Edit oh wait sorry. You asked you didn't argue. Everyone is born like that, yeah, like everyone is born without object permanence. Then you develop it very early on. Just like you develop a sense of self-criticism as your cognition grows. Some just never do.
I would have guessed this is more of a nurture situation, rather than nature
what about the person who put the bench there? if it was unintentional, the boy is to blame. but if it's intentional... well
I mean at the same time we also have very strict building codes and are told to not place stuff where it creates tripping hazards.
In a flight of stairs, if even one step is off 1/8 of an inch or 3mm, it can cause someone to trip. The steps would be very valid to blame, so circumstances matter too.
Not the person who built the step?
Nope. That step deliberately shifted slighty with malice aforethought.

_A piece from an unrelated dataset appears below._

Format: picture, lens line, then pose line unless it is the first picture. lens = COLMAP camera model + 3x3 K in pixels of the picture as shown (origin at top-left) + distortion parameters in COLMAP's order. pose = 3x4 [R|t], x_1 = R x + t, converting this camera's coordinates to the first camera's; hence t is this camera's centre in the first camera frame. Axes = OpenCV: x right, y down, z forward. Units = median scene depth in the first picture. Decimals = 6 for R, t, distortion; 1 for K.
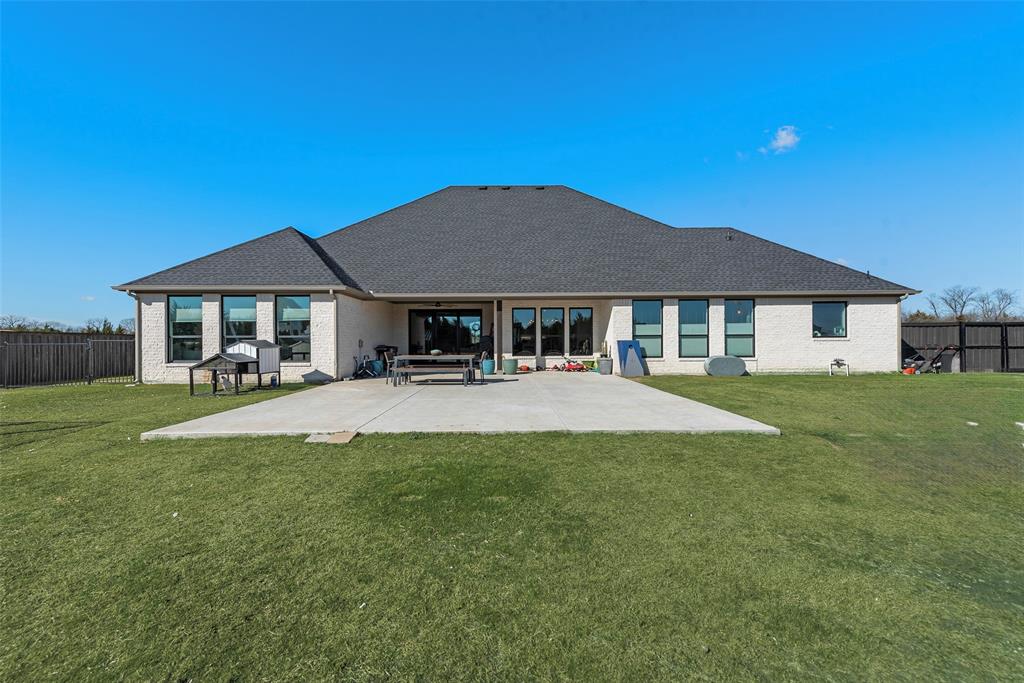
lens RADIAL K [[396.4, 0, 512.3], [0, 396.4, 345.1], [0, 0, 1]] dist [0.001263, -0.000172]
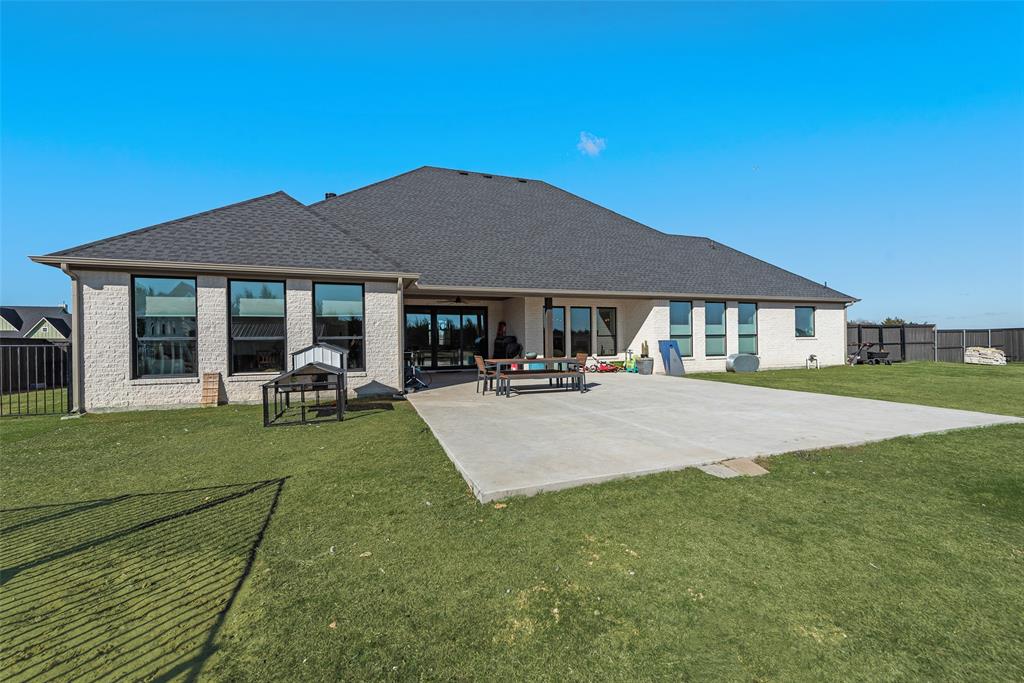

I finally fell down my stairs a few months back. They’re carpeted and each step is a different length and height. Nightmare stairs.
Carpeted as in, the carpet will slide relative to the stair, so it won't matter how good and new your sports shoes are?
Well, the onus is on you to prove that bench is not up to code. :)
This situation would be more where it was placed if it wasn’t mounted. Probably not a good place if it’s right outside an exit for example.
I like running up stairs. Specially when there are a lot of them.
When I enter a new building, I go slowly, getting a feel of each rise. If it turns out to be not runnable, I then walk the same way all the time. Otherwise, I get to have fun, starting the next time.
That 1 off-step would make me hate whomever worked on that stair. That would increase by the amount of time I would have planned on staying at that place.